The first full week of December saw the release of this month’s nonfarm payroll figures and this month’s Job Openings and Labor Turnover Survey (JOLTS). In addition to important releases in the United States, inflation data was released in China and Switzerland while the central banks in Australia and Canada made interest rate decisions.
On Tuesday, the JOLTS report found that there were 8.73 million job openings in the United States. This was well below the 9.31 million openings forecast prior to the release, and it was also well below the 9.35 million openings from last month. It was the lowest number recorded since May 2021 when there were 8.12 million jobs available.
Tuesday also saw the release of the ISM Services PMI, which came in at 52.7 percent. The figure was slightly higher than the 52.2 percent forecast prior to the news release, and it was about a percentage point higher than last month’s survey. This indicates that demand for services is still healthy, which could be a sticking point as it relates to inflation.
On Wednesday, the ADP Nonfarm Employment change figure was released, and during the last month, employers added 103,000. Analysts thought that employers had added 131,000 jobs in the past 30 days. On Thursday, it was revealed that there were 220,000 unemployment claims, which was almost identical to what analysts had expected prior to the release.
Friday saw the Bureau of Labor Statistics (BLS) release its own nonfarm payroll figures. It found that employers had added 199,000 jobs in the past month. It was also revealed that average earnings were up .4 percent monthly while the unemployment rate dropped to 3.7 percent.
Also on Friday morning, the University of Michigan released its consumer confidence and inflation expectation reports. Consumer confidence rose to 69.4 percent in December while inflation expectations dipped to 3.1 percent from 4.5 percent last month.

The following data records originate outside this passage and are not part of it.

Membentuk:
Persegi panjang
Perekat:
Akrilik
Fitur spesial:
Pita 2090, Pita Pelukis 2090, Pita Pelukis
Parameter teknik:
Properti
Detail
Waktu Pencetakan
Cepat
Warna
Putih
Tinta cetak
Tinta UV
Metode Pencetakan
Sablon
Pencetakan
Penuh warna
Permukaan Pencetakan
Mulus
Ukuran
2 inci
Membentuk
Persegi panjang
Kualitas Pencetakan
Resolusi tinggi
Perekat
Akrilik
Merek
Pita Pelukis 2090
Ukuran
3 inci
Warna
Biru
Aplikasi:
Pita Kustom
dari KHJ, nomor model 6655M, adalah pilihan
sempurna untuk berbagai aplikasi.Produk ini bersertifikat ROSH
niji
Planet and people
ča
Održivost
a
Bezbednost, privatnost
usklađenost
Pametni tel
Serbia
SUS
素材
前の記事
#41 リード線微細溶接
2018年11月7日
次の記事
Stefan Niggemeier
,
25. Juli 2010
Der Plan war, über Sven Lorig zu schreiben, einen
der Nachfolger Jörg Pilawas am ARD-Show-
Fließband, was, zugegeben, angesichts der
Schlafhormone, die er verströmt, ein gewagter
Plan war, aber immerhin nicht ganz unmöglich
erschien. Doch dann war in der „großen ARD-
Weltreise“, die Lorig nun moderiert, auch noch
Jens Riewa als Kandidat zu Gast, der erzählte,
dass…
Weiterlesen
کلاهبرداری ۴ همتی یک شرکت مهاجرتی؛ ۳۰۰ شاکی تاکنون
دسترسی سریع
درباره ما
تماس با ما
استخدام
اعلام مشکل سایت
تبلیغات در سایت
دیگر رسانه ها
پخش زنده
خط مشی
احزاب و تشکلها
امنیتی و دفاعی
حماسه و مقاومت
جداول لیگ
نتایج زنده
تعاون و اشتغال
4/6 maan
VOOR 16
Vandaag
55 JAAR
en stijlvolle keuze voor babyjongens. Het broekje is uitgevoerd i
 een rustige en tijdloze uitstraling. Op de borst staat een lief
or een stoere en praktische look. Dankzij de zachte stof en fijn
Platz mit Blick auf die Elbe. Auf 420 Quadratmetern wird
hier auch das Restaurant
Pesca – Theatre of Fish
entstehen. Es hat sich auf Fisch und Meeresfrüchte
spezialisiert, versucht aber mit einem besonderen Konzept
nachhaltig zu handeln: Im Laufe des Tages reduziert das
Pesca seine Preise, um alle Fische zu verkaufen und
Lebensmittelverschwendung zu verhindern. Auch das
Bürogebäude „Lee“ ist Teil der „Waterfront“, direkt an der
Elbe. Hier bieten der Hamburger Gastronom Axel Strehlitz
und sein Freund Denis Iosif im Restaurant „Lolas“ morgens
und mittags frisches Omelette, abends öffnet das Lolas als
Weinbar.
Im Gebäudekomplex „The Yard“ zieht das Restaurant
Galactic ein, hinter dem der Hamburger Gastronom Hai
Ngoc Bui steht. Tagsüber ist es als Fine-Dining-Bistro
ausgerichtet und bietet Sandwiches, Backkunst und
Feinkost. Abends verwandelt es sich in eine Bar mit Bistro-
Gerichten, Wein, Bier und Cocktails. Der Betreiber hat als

The Dow 30 had a relatively flat week finishing up .42 percent to close at 36,247. The market put in a low on Tuesday at 36,029. Barring a major disaster, the market is poised to finish the year in positive territory as it is currently up more than 7 percent in 2023.
The Nasdaq was up 251 points to close at 16,084 for the week, a gain of 1.59 percent. The market made its low for the week on Monday when it dipped to 15,711 and never looked back as it would close at its weekly high on Friday. For the year, the Nasdaq is up 38.21 percent.
Finally, the S&P 500 finished the week up .81, to close at 4,604. It made a weekly low of 4,546 on Wednesday and would hit its high of the week on Friday afternoon. As with the other two major indices, the S&P 500 is on track to close the year in the black as it’s currently up 16 percent in 2023.
Oil broke below $70 on Thursday as it made a low of $69.53 for the week before rebounding to close at $71.93 on Friday. This continues a trend toward the lows of the year after making a high of $94.18 a barrel in September. Oil hit its lowest point of the year in May when it dipped just below $65.
Gold was volatile as it hit a high of more than $2,125 on Monday before falling to $1,997 per ounce by Friday morning. It would also rebound from its weekly low to finish the week at $2,004. The weekly high of $2,135 also represented a yearly high for the commodity that is typically seen as a safe haven during periods of political or economic uncertainty.
This upcoming week is going to be another eventful one for traders as a variety of news reports will be released. Tuesday sees the release of December’s inflation report in the United States while price data will be released to the public on Wednesday. Also on Wednesday, the FOMC will be making its latest interest rate decision. Retail sales data is expected to be released on Thursday.
Analysts expect inflation to be 3.1 percent on an annualized basis, that the FOMC will keep rates steady and that retail sales have declined by .1 percent on a monthly basis. It’s also expected that prices will have risen by .1 percent monthly.